» **About this task**:
Copy the passage from the drywall forum thread below, starting with "I have done" and going on through "for every sheet.", word for word.

» **Text section**:

* * *

Houses do not settle,, Unless there's a foundation problem. other than that I agree with you completely ... rail roadin rock is wrong... Sheetrock has a grain .


----------



## 2buckcanuck (Jul 9, 2010)

We must have him join DWT, we must hear his wisdom:jester:

I shall ask him to join:thumbup:


----------



## Soultear (Sep 4, 2011)

@Moore 
When the boom was happening, i have seen houses been built and dropping 4-5 inches in a season on a corner?? I Don't know to much about basements foundations but I have seen some pretty stange stuff over the years. I guess I should of said "shifting" instead

@2BuckCanuck
I would love to see what you guys would do to TomKaren the pro rocker of rockers from you-tube.

----------------------

I have some pro framing, demo pics i'll post tomorrow in Checkers old post: http://www.drywalltalk.com/f2/hacks-homeowners-post-your-stories-photos-2083/

To lazy right now to resize the pictures I have. A lot of good articles to read here. Keep me busy for hours.


----------



## 2buckcanuck (Jul 9, 2010)

Already put the invite up soultear :thumbsup::thumbsup::thumbsup:

Now we half to wait:yes:


----------



## moore (Dec 2, 2010)

When the boom was happening, i have seen houses been built and dropping 4-5 inches in a season on a corner?? I Don't know to much about basements foundations but I have seen some pretty stange stuff over the years. I guess I should of said "shifting" instead



sounds like jack leg footers,,those poured walls take years to cure. If a home is built right It should not settle or shift. do you deal with wood framed homes soultear ?


----------



## moore (Dec 2, 2010)

2buckcanuck said:


> We must have him join DWT, we must hear his wisdom:jester:
> 
> I shall ask him to join:thumbup:


you are 1 crazy SOB...:thumbup:


----------



## Captain Drywall (Aug 15, 2011)

I always wonder why people on tv and videos don't just tack up the drywall with nails. Then screw it off later. Or pre-set the nails on the top of the board?


----------



## Soultear (Sep 4, 2011)

Captain Drywall said:


> I always wonder why people on tv and videos don't just tack up the drywall with nails. Then screw it off later. Or pre-set the nails on the top of the board?


I have done both. Prefer nails to tac everything on (off the floor and on the dam wall). only takes a couple minutes to screw off a room once done. Drives me nuts to see someone screw off the whole entire sheet for every sheet.

* * *

» **Excerpted data**:

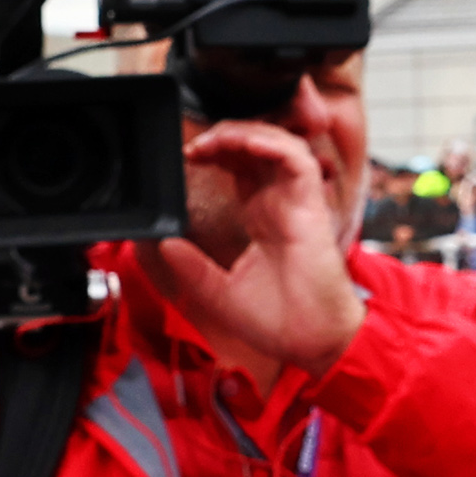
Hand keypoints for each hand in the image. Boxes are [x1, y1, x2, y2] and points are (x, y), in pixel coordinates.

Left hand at [135, 120, 366, 370]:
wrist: (312, 342)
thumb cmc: (279, 321)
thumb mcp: (218, 292)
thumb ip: (192, 267)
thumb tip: (163, 244)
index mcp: (262, 218)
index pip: (241, 167)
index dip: (216, 153)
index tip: (189, 157)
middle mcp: (280, 204)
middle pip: (257, 147)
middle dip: (226, 136)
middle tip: (196, 146)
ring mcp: (297, 202)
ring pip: (278, 143)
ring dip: (246, 133)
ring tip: (216, 140)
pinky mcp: (313, 206)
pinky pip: (298, 160)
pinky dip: (273, 145)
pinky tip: (247, 144)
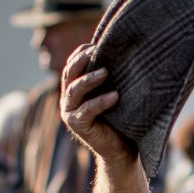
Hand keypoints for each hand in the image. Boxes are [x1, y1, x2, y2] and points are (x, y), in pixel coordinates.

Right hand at [59, 46, 131, 162]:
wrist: (121, 149)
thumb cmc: (121, 118)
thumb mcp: (114, 93)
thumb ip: (111, 77)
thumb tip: (124, 51)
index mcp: (75, 88)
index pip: (72, 64)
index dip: (81, 52)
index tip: (96, 43)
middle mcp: (69, 99)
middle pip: (69, 73)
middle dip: (81, 60)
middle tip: (97, 51)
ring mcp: (71, 112)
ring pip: (74, 90)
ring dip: (89, 79)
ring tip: (106, 72)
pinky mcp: (78, 125)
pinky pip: (87, 110)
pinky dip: (100, 101)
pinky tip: (115, 96)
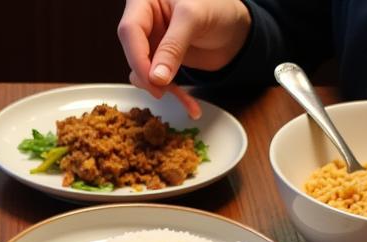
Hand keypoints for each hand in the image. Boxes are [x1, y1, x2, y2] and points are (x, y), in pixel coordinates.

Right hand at [118, 0, 251, 117]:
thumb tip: (155, 78)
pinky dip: (173, 95)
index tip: (152, 80)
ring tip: (182, 96)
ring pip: (143, 72)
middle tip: (162, 92)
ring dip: (161, 89)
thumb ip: (173, 47)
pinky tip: (190, 106)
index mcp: (145, 0)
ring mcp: (153, 43)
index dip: (138, 57)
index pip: (130, 30)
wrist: (236, 26)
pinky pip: (158, 82)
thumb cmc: (218, 6)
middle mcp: (145, 20)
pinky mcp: (162, 61)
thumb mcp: (194, 19)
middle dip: (148, 76)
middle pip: (133, 53)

* * *

» **Output of the exercise**:
I have done both. Prefer nails to tac everything on (off the floor and on the dam wall). only takes a couple minutes to screw off a room once done. Drives me nuts to see someone screw off the whole entire sheet for every sheet.